(Saved entries)
****************************************
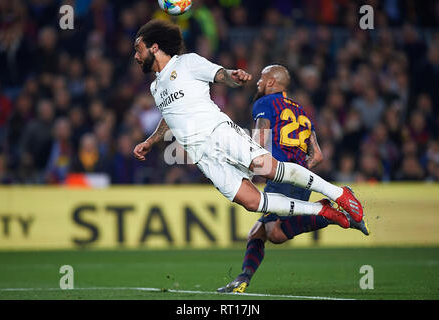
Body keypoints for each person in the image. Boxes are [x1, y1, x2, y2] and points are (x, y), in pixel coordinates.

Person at [132, 20, 364, 241]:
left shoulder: (186, 63)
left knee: (269, 169)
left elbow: (222, 74)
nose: (136, 55)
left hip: (217, 132)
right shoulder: (155, 86)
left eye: (138, 49)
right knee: (252, 202)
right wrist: (151, 141)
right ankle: (322, 211)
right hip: (201, 155)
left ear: (154, 47)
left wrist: (235, 76)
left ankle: (339, 194)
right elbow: (170, 116)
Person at [217, 65, 369, 293]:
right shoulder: (302, 111)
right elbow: (317, 155)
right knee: (262, 232)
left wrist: (245, 166)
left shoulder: (264, 104)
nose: (257, 82)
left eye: (261, 78)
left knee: (274, 233)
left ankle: (332, 214)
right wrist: (298, 171)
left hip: (280, 175)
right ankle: (243, 278)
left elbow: (258, 142)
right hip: (301, 177)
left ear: (271, 83)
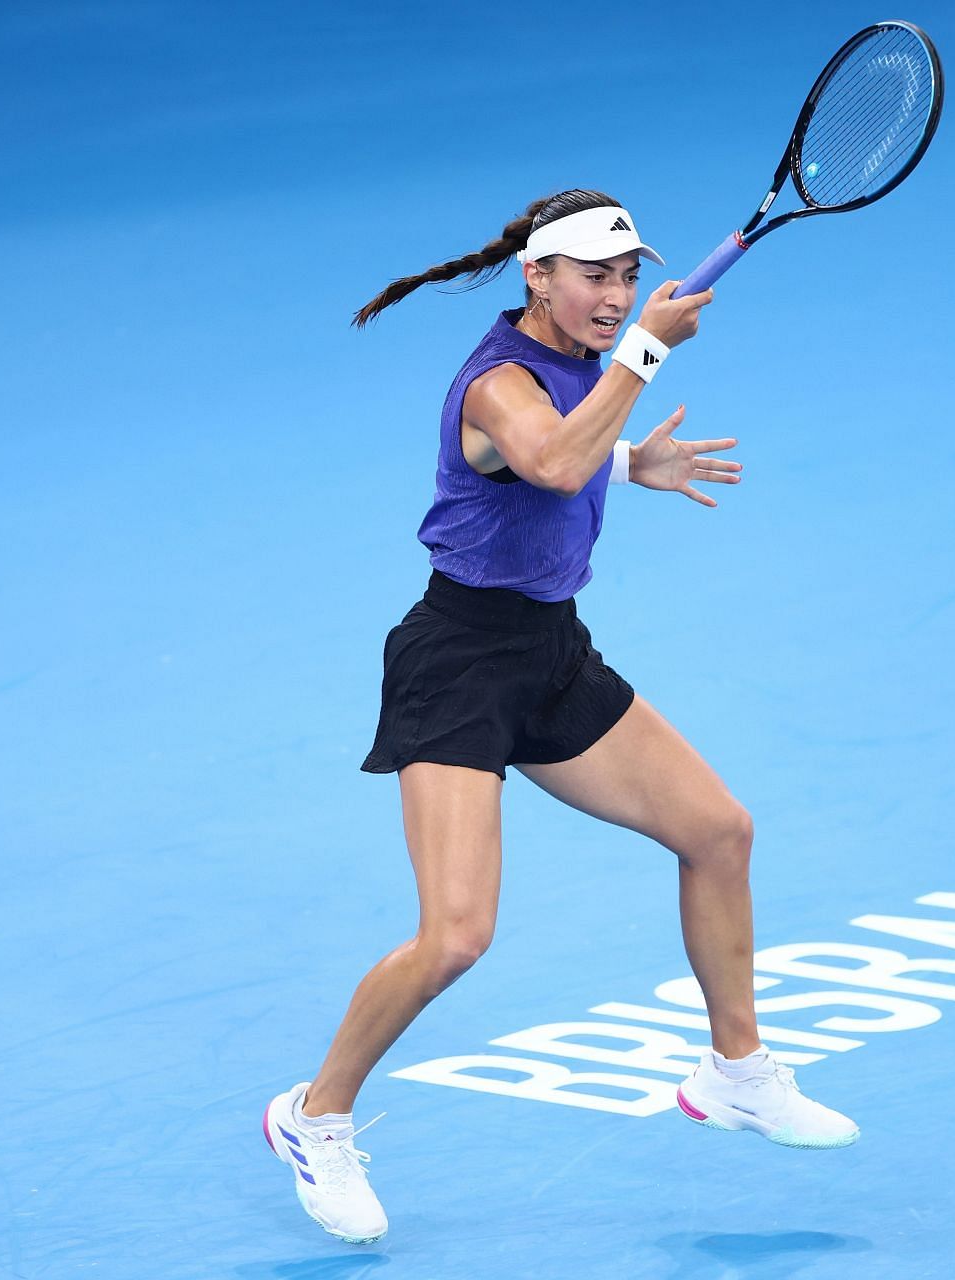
****************************************
Repeat only what lies between the start of the data and the end of the line containing "left ankle: (332, 214)", exactly, with pictures left out.

FINISHED TASK:
Body keypoints for each person in the image. Boxes are [x1, y1, x2, y2] and points are (x, y), in pixel coordinates.

Person at [132, 20, 364, 241]:
left shoulder: (186, 63)
left knee: (269, 169)
left elbow: (222, 74)
nose: (136, 55)
left hip: (217, 132)
right shoulder: (155, 86)
left eye: (138, 49)
right knee: (252, 202)
right wrist: (151, 141)
right ankle: (322, 211)
right hip: (201, 155)
left ear: (154, 47)
left wrist: (235, 76)
left ankle: (339, 194)
right elbow: (170, 116)
Person at [217, 65, 369, 293]:
right shoulder: (302, 111)
right elbow: (317, 155)
right knee: (262, 232)
left wrist: (245, 166)
left shoulder: (264, 104)
nose: (257, 82)
left eye: (261, 78)
left knee: (274, 233)
left ankle: (332, 214)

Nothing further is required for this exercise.